Exercise instructions: Give the number of lines in the listing below that include the word "Nice", with nothing more.

Provided information:
*****

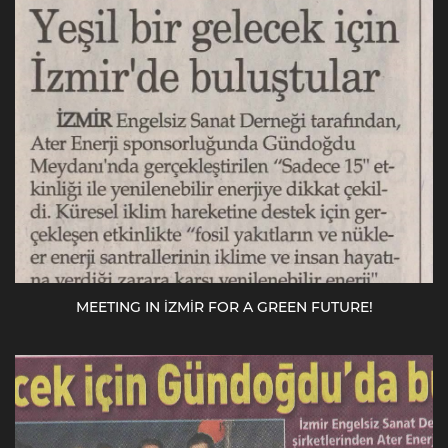
MEETING IN İZMİR FOR A GREEN FUTURE!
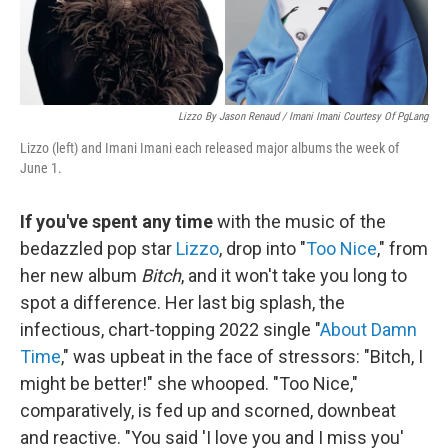
Lizzo By Jason Renaud / Imani Imani Courtesy Of PgLang
Lizzo (left) and Imani Imani each released major albums the week of
June 1.
If you've spent any time
with the music of the
bedazzled pop star
Lizzo
, drop into "
Too Nice
," from
her new album
Bitch
, and it won't take you long to
spot a difference. Her last big splash, the
infectious, chart-topping 2022 single "
About Damn
Time
," was upbeat in the face of stressors: "Bitch, I
might be better!" she whooped. "Too Nice,"
comparatively, is fed up and scorned, downbeat
and reactive. "You said 'I love you and I miss you'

*****

Response to the exercise: 2